A Natural Experiment
The Korean peninsula is known to be a natural experiment: North and South Korea have the same history, culture, language, and geography, but they have been having very divergent economic outcomes.
South Korea is an OECD country; it is very developed and has major industries, while North Korea often can barely afford to feed its people.
The reasons for South Korea’s success and North Korea’s failure can be broken down into man-made constraints on behavior. How easy is it to register a business? How easy is it to pay taxes?
The reader would normally think that the traditional way to change these rules is on a national level, with the government approving and passing a law. However, a special economic zone (SEZ) is a different way to change these rules: rather than adopt new reforms on an entire country, a specific area of that country will be subject to the test of this new system of rules to attract businesses and generate wealth, such as lower taxes or easier bureaucracy.

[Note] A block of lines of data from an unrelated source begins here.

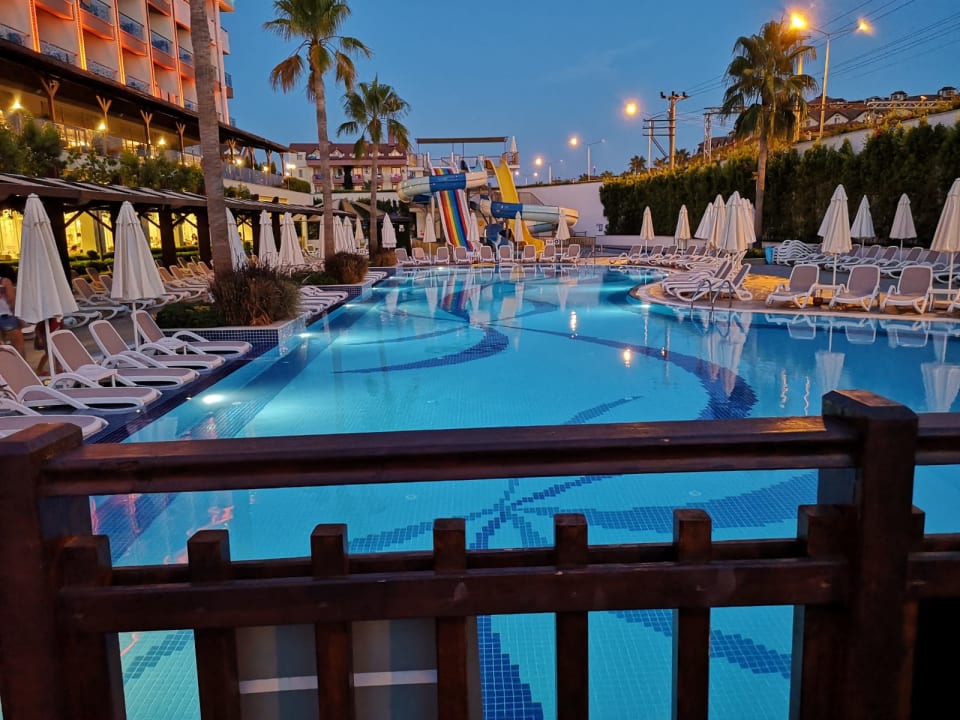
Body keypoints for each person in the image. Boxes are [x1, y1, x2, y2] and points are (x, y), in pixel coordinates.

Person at [0, 264, 25, 357]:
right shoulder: (5, 281)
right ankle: (20, 365)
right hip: (7, 317)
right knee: (18, 346)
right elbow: (11, 300)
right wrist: (19, 318)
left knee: (3, 347)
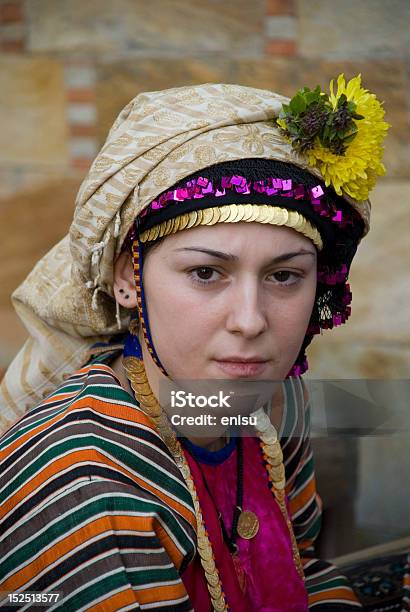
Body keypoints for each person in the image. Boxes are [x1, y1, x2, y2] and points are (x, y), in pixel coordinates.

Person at [0, 78, 395, 610]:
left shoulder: (270, 406)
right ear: (127, 277)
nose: (251, 321)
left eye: (284, 276)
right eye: (206, 272)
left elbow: (302, 566)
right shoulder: (83, 483)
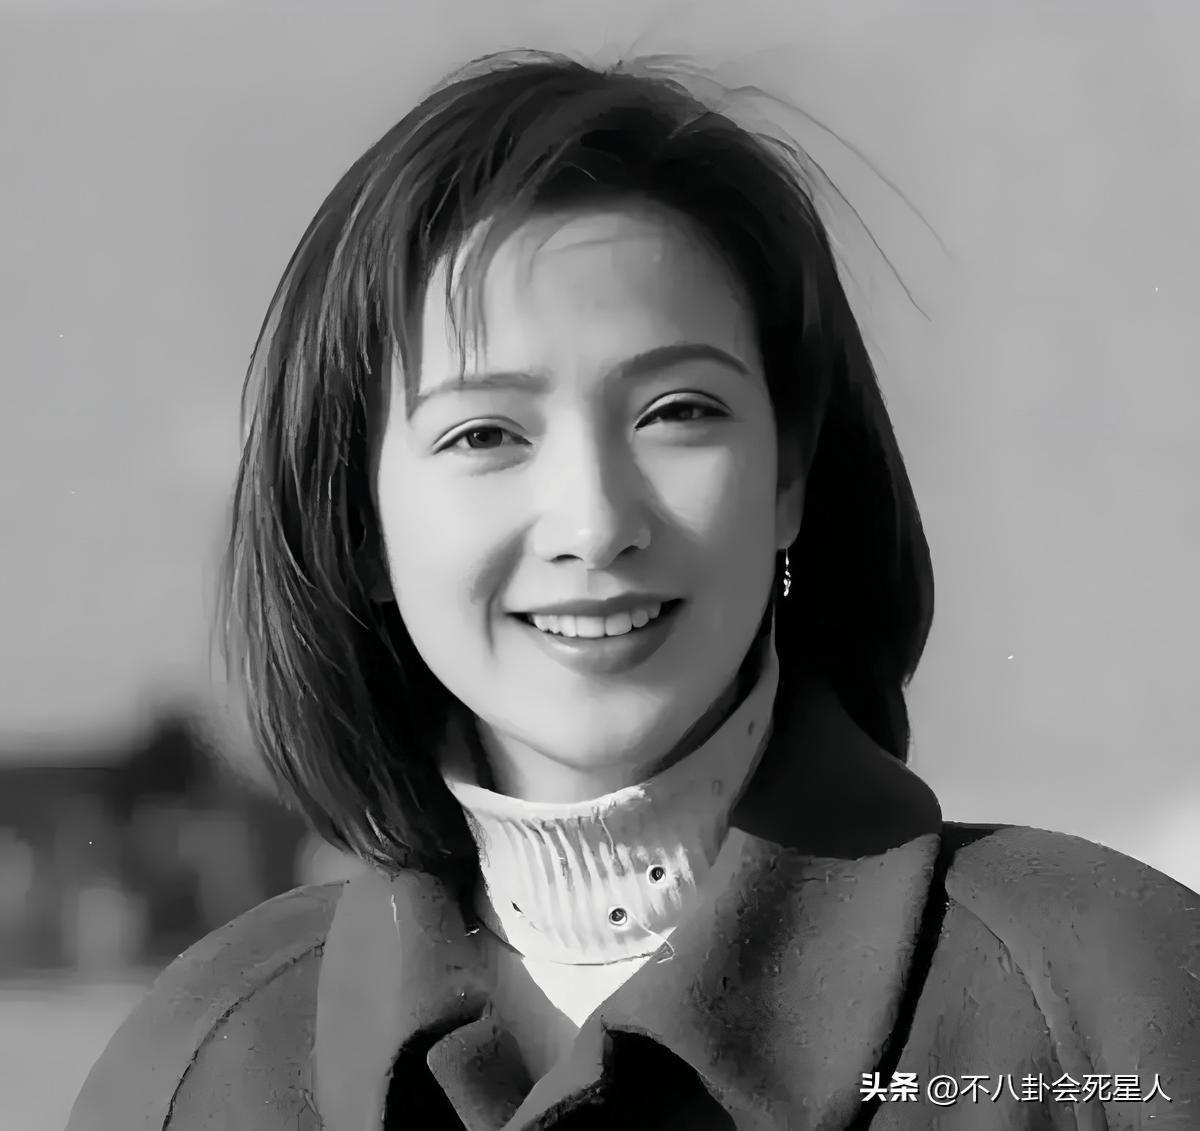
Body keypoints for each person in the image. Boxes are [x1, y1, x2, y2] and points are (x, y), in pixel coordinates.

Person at [67, 50, 1199, 1130]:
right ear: (359, 525)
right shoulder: (202, 1066)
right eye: (485, 433)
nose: (596, 523)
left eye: (678, 412)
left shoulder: (1104, 998)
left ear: (789, 478)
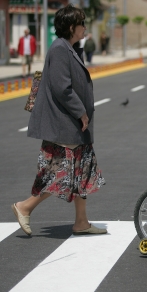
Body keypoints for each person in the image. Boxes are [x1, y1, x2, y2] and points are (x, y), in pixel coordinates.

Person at [11, 4, 106, 237]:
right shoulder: (59, 49)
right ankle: (25, 206)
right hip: (65, 126)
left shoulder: (70, 48)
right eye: (82, 24)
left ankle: (81, 221)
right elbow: (62, 88)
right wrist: (81, 112)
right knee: (61, 173)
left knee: (83, 170)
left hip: (74, 127)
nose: (85, 27)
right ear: (72, 27)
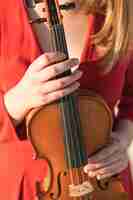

What is a Special Economic Zone?
A Special Economic Zone (SEZ) is a specific area in a country that is subject to different economic regulations than other regions within the same country.
SEZs are typically created to facilitate rapid economic growth, as they make the country benefit from foreign direct investments, tax incentives, export diversification and growth, and employment generation. SEZs are oftentimes used in developing countries, as they allow governments to implement reforms that are politically infeasible on a national level and to experiment with these new reforms before being rolled out nationwide if the effects are uncertain.
According to the specific reforms, there can be different types of SEZs. There are zones designated to become financial centers (Financial Zones), zones where goods may be imported and exported with untypical customs duties (Free Trade Zones – FTZs), or zones built for industrial and commercial exports (Export Processing Zone – EPZs).
However, a SEZ is not easy to develop, and many initiatives have failed. To succeed, SEZs must have strong economic ties to the broader country, an efficient regulatory framework that makes them competitive places to do business, and efficient private sector participation. The latter must be given strong incentives to pick the right location, target the right industries, and effectively administer the zone.

SEZs in China: “Crossing the river by touching the stones”
The first modern Special Economic Zones appeared in the late 1950s in industrialized countries, with the very first one created in Shannon Airport, Ireland. From the 1970s onward, zones providing labor-intensive manufacturing have been established, especially in Latin America and East Asia. However, SEZs showed their true potential when China created four of them in the early 1980s. Among them was Shenzhen, which passed from a rural city of 30,000 people to the 18 million people manufacturing capital of the world in 2018.
While SEZs have been used by many countries, The Red Dragon has been the most successful in using them, especially in more technology- and capital-intensive formal sectors that enjoy greater government support, more foreign direct investment (FDI), and stronger links to the global market.
China’s first SEZs were created in the Southeastern coastal region to act as liberal economic environments that promote innovation and to test the efficacy of market-oriented economic reforms in a controlled environment; in Deng Xiaoping’s words, “crossing the river by touching the stones.” Therefore, these four SEZs didn’t only have the usual objectives of a SEZ, but they had one important mission as well: test the new policies and institutions for a market-oriented economy, a substantial change from the former centrally planned economy.

China says thank you to SEZs
The SEZs had an immediate impact: in 1981, they accounted for 59.8% of China’s FDI, with Shenzhen accounting for half of it, and by 1985, Shenzhen’s and Zhuhai’s GDPs respectively grew at an annual rate of 58% and 32% against a national average of 10%.
By 1992, foreign trade and investments in China had been extended to the entire coastal region and all capital cities in the interior, and SEZs began to spring up throughout the country as much as they were no longer “special”.
China’s first four SEZs, Shenzhen, Zhuhai, Shantou, and Xiamen, are crucial to understanding the insane development and growth the country has experienced in the last thirty years and its consequent position on a macro and geopolitical basis.
From 1975 to 2018, the number of countries with SEZs has grown from 29 to 147, with the total number of SEZs in the world growing at an annual rate of 157% in the same period. Yet, no country has enjoyed their benefits as China did.
Most of all, China’s SEZs successfully tested the market economy and new institutions, establishing role models for the rest of the country to be followed. They had a huge contribution to national GDP, employment, equality, poverty, exports, and attraction of new technologies and talents, and they undoubtedly made the country able to liberalize the formerly traditional state and experience the consequent flourishing growth.
Now, the question remains how the Party – which is becoming increasingly corrupted, autocratic, and culturally closed – is going to transform this insane economic growth into geopolitical influence on Asia and the world.